### What is needed
Return only those lines of the listing in which "center" appears.

### Records provided
---+---
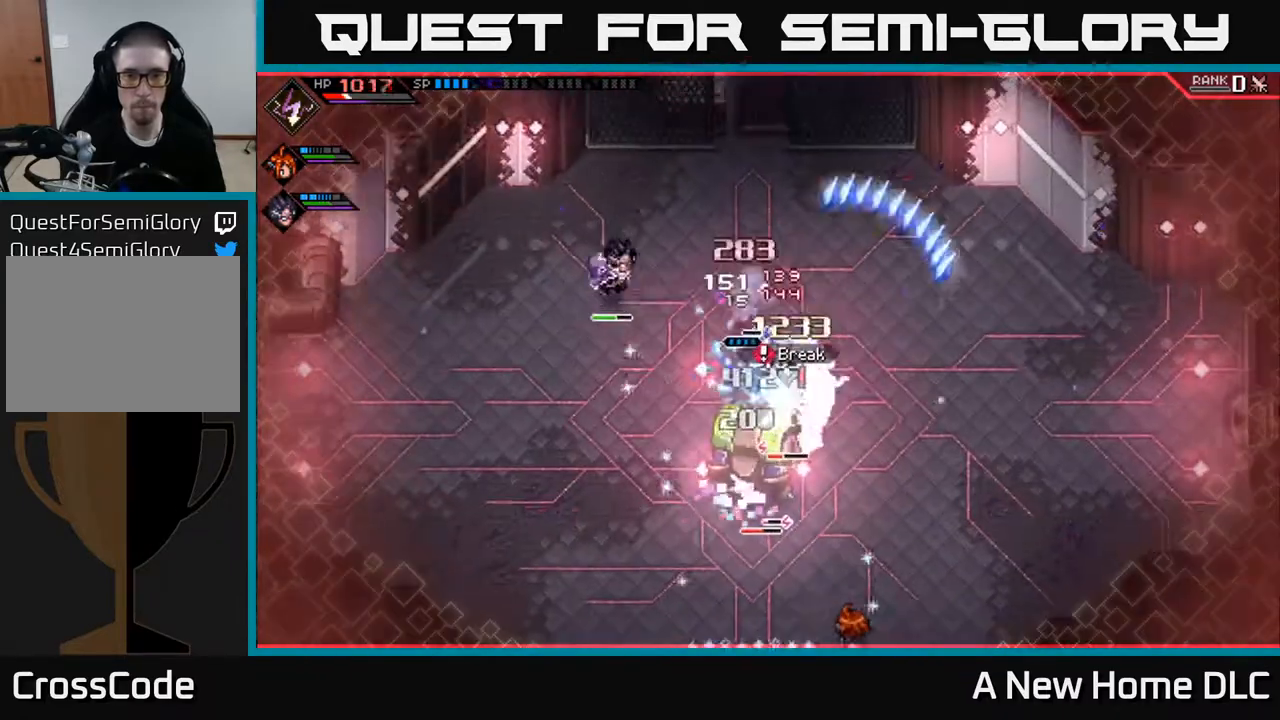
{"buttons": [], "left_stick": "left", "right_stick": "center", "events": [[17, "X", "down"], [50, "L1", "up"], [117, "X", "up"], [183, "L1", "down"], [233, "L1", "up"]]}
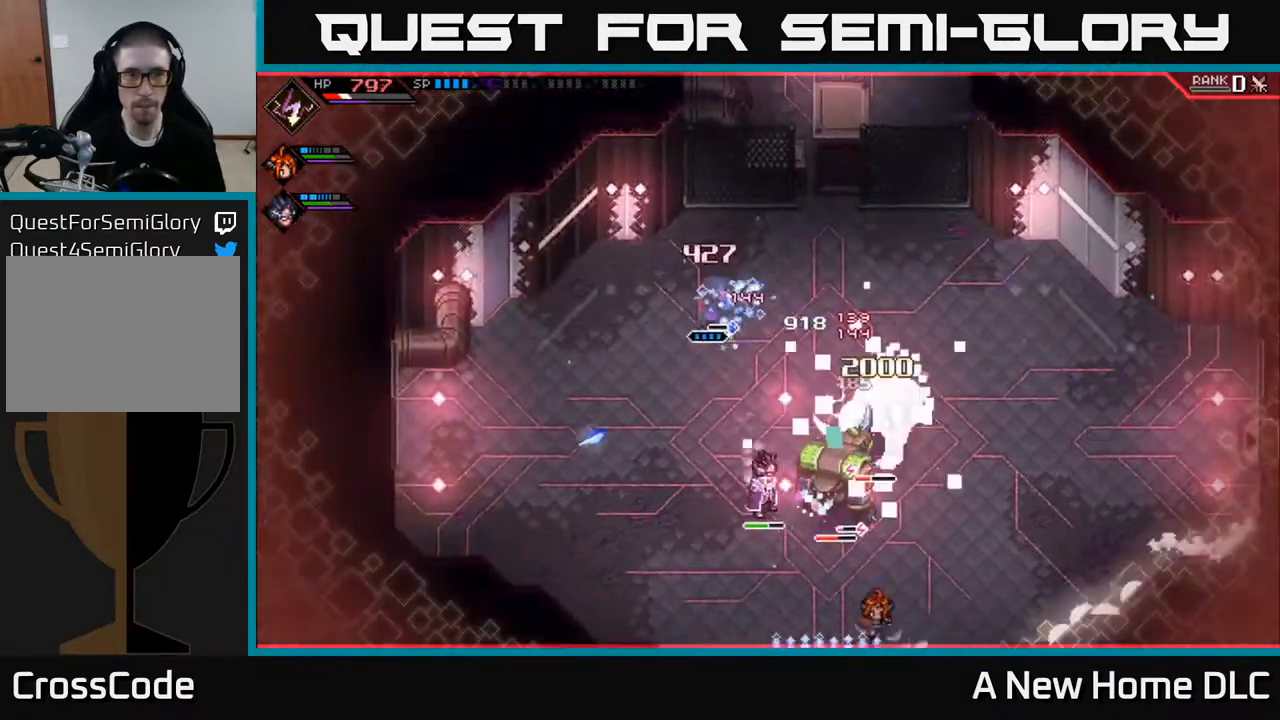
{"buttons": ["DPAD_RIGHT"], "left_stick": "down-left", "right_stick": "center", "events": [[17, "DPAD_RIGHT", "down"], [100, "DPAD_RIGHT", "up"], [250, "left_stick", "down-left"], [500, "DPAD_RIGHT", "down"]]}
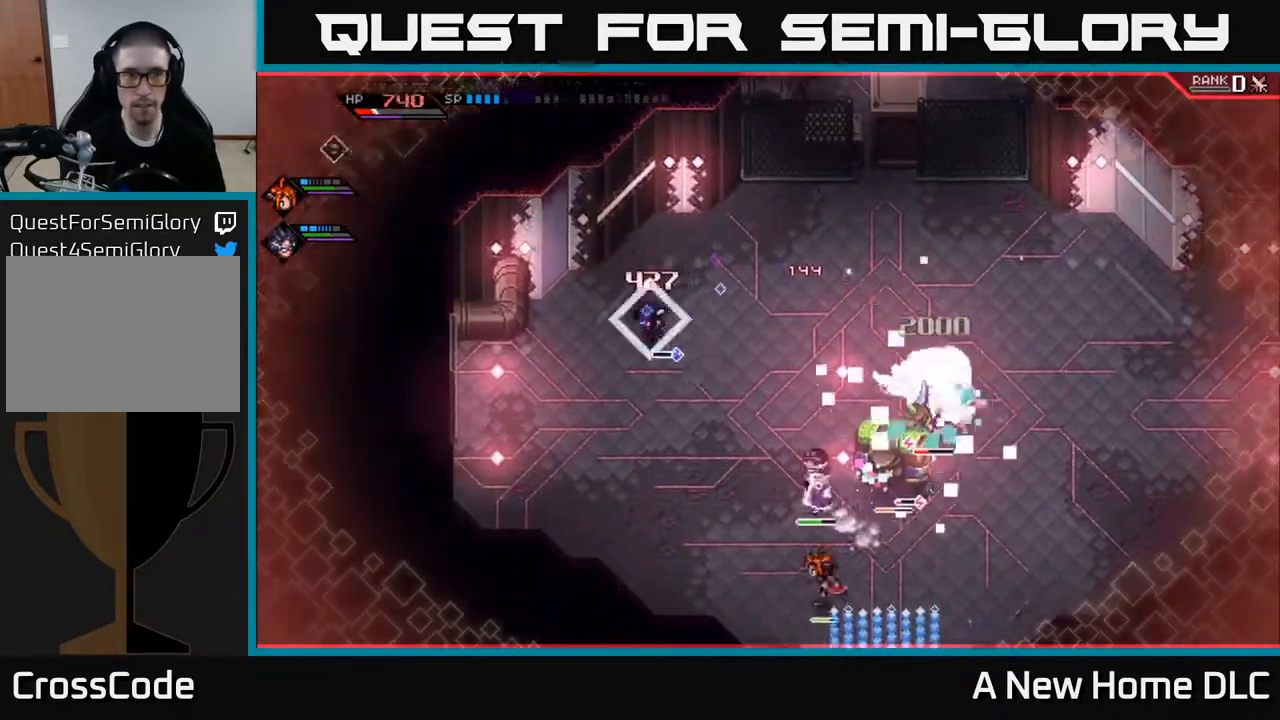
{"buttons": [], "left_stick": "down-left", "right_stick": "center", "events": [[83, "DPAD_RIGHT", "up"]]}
---+---
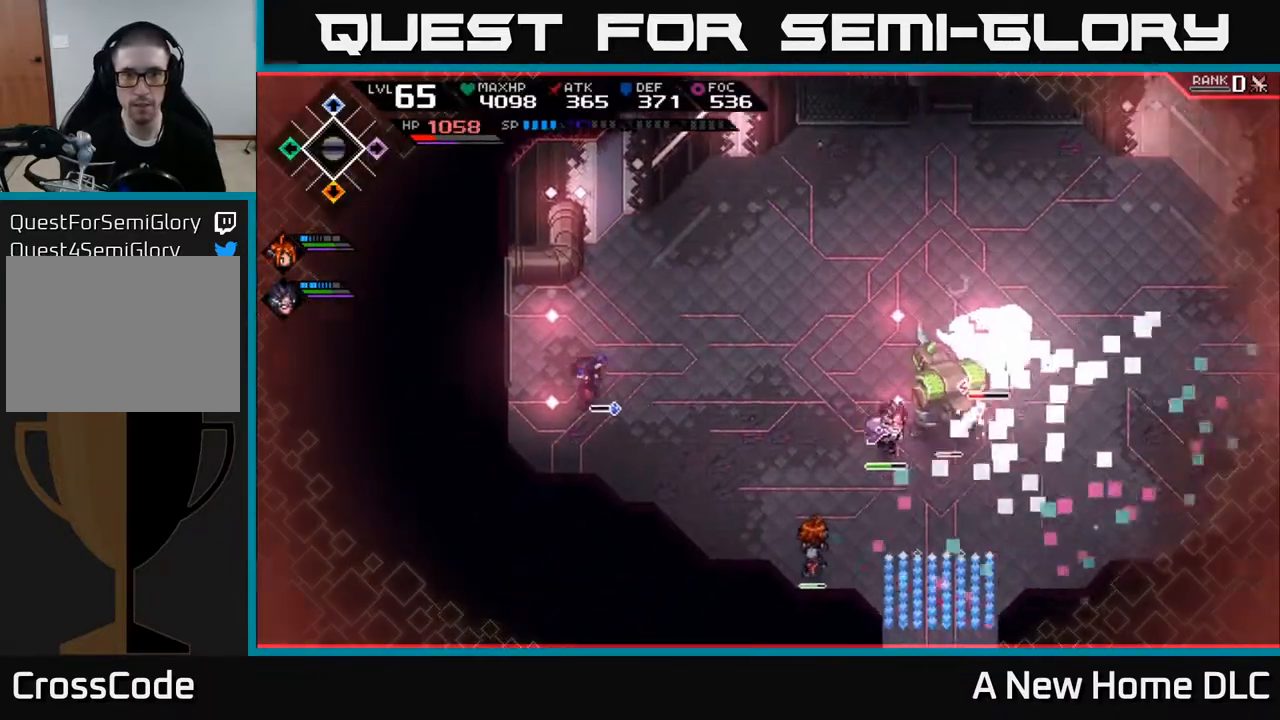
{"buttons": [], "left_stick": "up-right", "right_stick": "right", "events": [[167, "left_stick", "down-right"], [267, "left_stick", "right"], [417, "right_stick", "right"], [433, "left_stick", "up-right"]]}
---+---
### Expected answer
{"buttons": [], "left_stick": "left", "right_stick": "center", "events": [[17, "X", "down"], [50, "L1", "up"], [117, "X", "up"], [183, "L1", "down"], [233, "L1", "up"]]}
{"buttons": ["DPAD_RIGHT"], "left_stick": "down-left", "right_stick": "center", "events": [[17, "DPAD_RIGHT", "down"], [100, "DPAD_RIGHT", "up"], [250, "left_stick", "down-left"], [500, "DPAD_RIGHT", "down"]]}
{"buttons": [], "left_stick": "down-left", "right_stick": "center", "events": [[83, "DPAD_RIGHT", "up"]]}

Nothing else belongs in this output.